(What you are asked to do): Scan the listing below. Return every line containing the string "http".

(Data for this exercise):

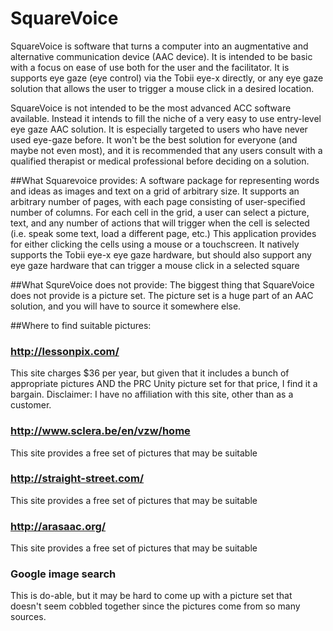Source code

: # SquareVoice
SquareVoice is software that turns a computer into an augmentative and alternative communication device (AAC device).  It is intended to be basic with a focus on ease of use both for the user and the facilitator.  It is supports eye gaze (eye control) via the Tobii eye-x directly, or any eye gaze solution that allows the user to trigger a mouse click in a desired location.  

SquareVoice is not intended to be the most advanced ACC software available.  Instead it intends to fill the niche of a very easy to use entry-level eye gaze AAC solution.  It is especially targeted to users who have never used eye-gaze before.  It won't be the best solution for everyone (and maybe not even most), and it is recommended that any users consult with a qualified therapist or medical professional before deciding on a solution.   

##What Squarevoice provides:
A software package for representing words and ideas as images and text on a grid of arbitrary size.  It supports an arbitrary number of pages, with each page consisting of user-specified number of columns.  For each cell in the grid, a user can select a picture, text, and any number of actions that will trigger when the cell is selected (i.e. speak some text, load a different page, etc.)  This application provides for either clicking the cells using a mouse or a touchscreen.  It natively supports the Tobii eye-x eye gaze hardware, but should also support any eye gaze hardware that can trigger a mouse click in a selected square
    
##What SqureVoice does not provide:
The biggest thing that SquareVoice does not provide is a picture set.  The picture set is a huge part of an AAC solution, and you will have to source it somewhere else.  
  
  
##Where to find suitable pictures:

### http://lessonpix.com/  
This site charges $36 per year, but given that it includes a bunch of appropriate pictures AND the PRC Unity picture set for that price, I find it a bargain.  Disclaimer: I have no affiliation with this site, other than as a customer.
### http://www.sclera.be/en/vzw/home
This site provides a free set of pictures that may be suitable
### http://straight-street.com/
This site provides a free set of pictures that may be suitable
### http://arasaac.org/
This site provides a free set of pictures that may be suitable
### Google image search
This is do-able, but it may be hard to come up with a picture set that doesn't seem cobbled together since the pictures come from so many sources.
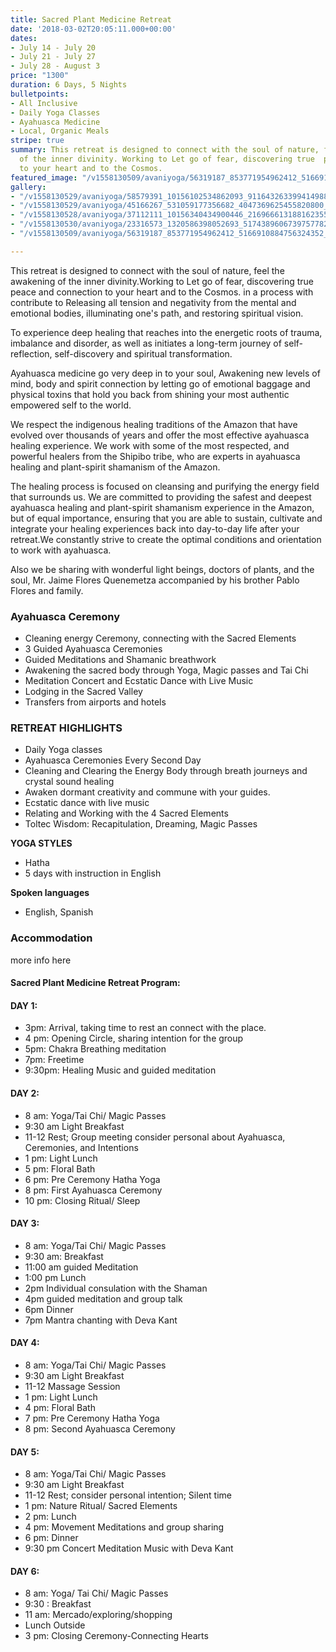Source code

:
 ```yaml
---
title: Sacred Plant Medicine Retreat
date: '2018-03-02T20:05:11.000+00:00'
dates:
- July 14 - July 20
- July 21 - July 27
- July 28 - August 3
price: "1300"
duration: 6 Days, 5 Nights
bulletpoints:
- All Inclusive
- Daily Yoga Classes
- Ayahuasca Medicine
- Local, Organic Meals
stripe: true
summary: This retreat is designed to connect with the soul of nature, feel the awakening
  of the inner divinity. Working to Let go of fear, discovering true  peace and connection
  to your heart and to the Cosmos.
featured_image: "/v1558130509/avaniyoga/56319187_853771954962412_5166910884756324352_n.jpg"
gallery:
- "/v1558130529/avaniyoga/58579391_10156102534862093_9116432633994149888_n.jpg"
- "/v1558130529/avaniyoga/45166267_531059177356682_4047369625455820800_n.jpg"
- "/v1558130528/avaniyoga/37112111_10156340434900446_2169666131881623552_n.jpg"
- "/v1558130530/avaniyoga/23316573_1320586398052693_5174389606739757782_n.jpg"
- "/v1558130509/avaniyoga/56319187_853771954962412_5166910884756324352_n.jpg"

---
```

This retreat is designed to connect with the soul of nature, feel the awakening of the inner divinity.Working to Let go of fear, discovering true  peace and connection to your heart and to the Cosmos. in a process with contribute to  Releasing  all tension and negativity from the mental and emotional bodies, illuminating one's path, and restoring spiritual vision.
	
To experience deep healing that reaches into the energetic roots of trauma, imbalance and disorder, as well as initiates a long-term journey of self-reflection, self-discovery and spiritual transformation.

Ayahuasca medicine go very deep in to your soul,  Awakening  new levels of mind, body and spirit connection by letting go of emotional baggage and physical toxins that hold you back from shining your most authentic empowered self to the world. 

We  respect the indigenous healing traditions of the Amazon that have evolved over thousands of years and offer the most effective ayahuasca healing experience. We work with some of the most respected, and powerful healers from the Shipibo tribe, who are experts in ayahuasca healing and plant-spirit shamanism of the Amazon.

The healing process is focused on cleansing and purifying the energy field that surrounds us. We are committed to providing the safest and deepest ayahuasca healing and plant-spirit shamanism experience in the Amazon, but of equal importance, ensuring that you are able to sustain, cultivate and integrate your healing experiences back into day-to-day life after your retreat.We constantly strive to create the optimal conditions and orientation to work with ayahuasca.

Also we be sharing with wonderful light beings, doctors of plants, and the soul, Mr. Jaime Flores Quenemetza accompanied by his brother Pablo Flores and family. 


### Ayahuasca Ceremony
* Cleaning energy Ceremony, connecting with the Sacred  Elements
* 3 Guided Ayahuasca Ceremonies  
* Guided Meditations and Shamanic breathwork
* Awakening the sacred body through Yoga, Magic passes and Tai Chi
* Meditation Concert and Ecstatic Dance with Live Music
* Lodging in the Sacred Valley
* Transfers from airports and hotels

### RETREAT HIGHLIGHTS

* Daily Yoga classes
* Ayahuasca Ceremonies Every Second Day
* Cleaning and Clearing the Energy Body through  breath journeys and crystal sound healing 
* Awaken dormant creativity and commune with your guides.
* Ecstatic dance with live music
* Relating and Working with the 4 Sacred Elements 
* Toltec Wisdom: Recapitulation, Dreaming, Magic Passes




**YOGA STYLES**

* Hatha
* 5 days with instruction in English

**Spoken languages**

* English, Spanish

### Accommodation

more info here 

 

#### Sacred Plant Medicine Retreat Program:

#### DAY 1:  
* 3pm:  Arrival, taking time to rest an connect with the place.
* 4 pm: Opening Circle, sharing intention for the group
* 5pm:  Chakra Breathing meditation
* 7pm:  Freetime
* 9:30pm:  Healing Music and guided meditation

#### DAY 2:
* 8 am: Yoga/Tai Chi/ Magic Passes
* 9:30 am Light Breakfast
* 11-12 Rest; Group meeting consider personal about Ayahuasca, Ceremonies, and Intentions
* 1 pm:  Light Lunch
* 5 pm: Floral Bath
* 6 pm: Pre Ceremony Hatha Yoga
* 8 pm: First Ayahuasca Ceremony
* 10 pm: Closing Ritual/ Sleep

#### DAY 3:
* 8 am: Yoga/Tai Chi/ Magic Passes
* 9:30 am: Breakfast
* 11:00 am  guided Meditation 
* 1:00 pm Lunch
* 2pm  Individual consulation with the Shaman
* 4pm guided meditation and group talk
* 6pm Dinner
* 7pm Mantra chanting with Deva Kant


#### DAY 4:
* 8 am: Yoga/Tai Chi/ Magic Passes
* 9:30 am Light Breakfast
* 11-12 Massage Session
* 1 pm: Light Lunch
* 4 pm: Floral Bath
* 7 pm: Pre Ceremony Hatha Yoga
* 8 pm: Second Ayahuasca Ceremony


#### DAY 5:
* 8 am: Yoga/Tai Chi/ Magic Passes
* 9:30 am Light Breakfast
* 11-12 Rest; consider personal intention; Silent time
* 1 pm: Nature Ritual/ Sacred Elements
* 2 pm: Lunch
* 4 pm: Movement Meditations and group sharing
* 6 pm: Dinner
* 9:30 pm Concert Meditation Music with Deva Kant


#### DAY 6:
* 8 am: Yoga/ Tai Chi/ Magic Passes
* 9:30 :  Breakfast
* 11 am: Mercado/exploring/shopping 
* Lunch Outside
* 3 pm: Closing Ceremony-Connecting Hearts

(The answer):
### http://lessonpix.com/  
### http://www.sclera.be/en/vzw/home
### http://straight-street.com/
### http://arasaac.org/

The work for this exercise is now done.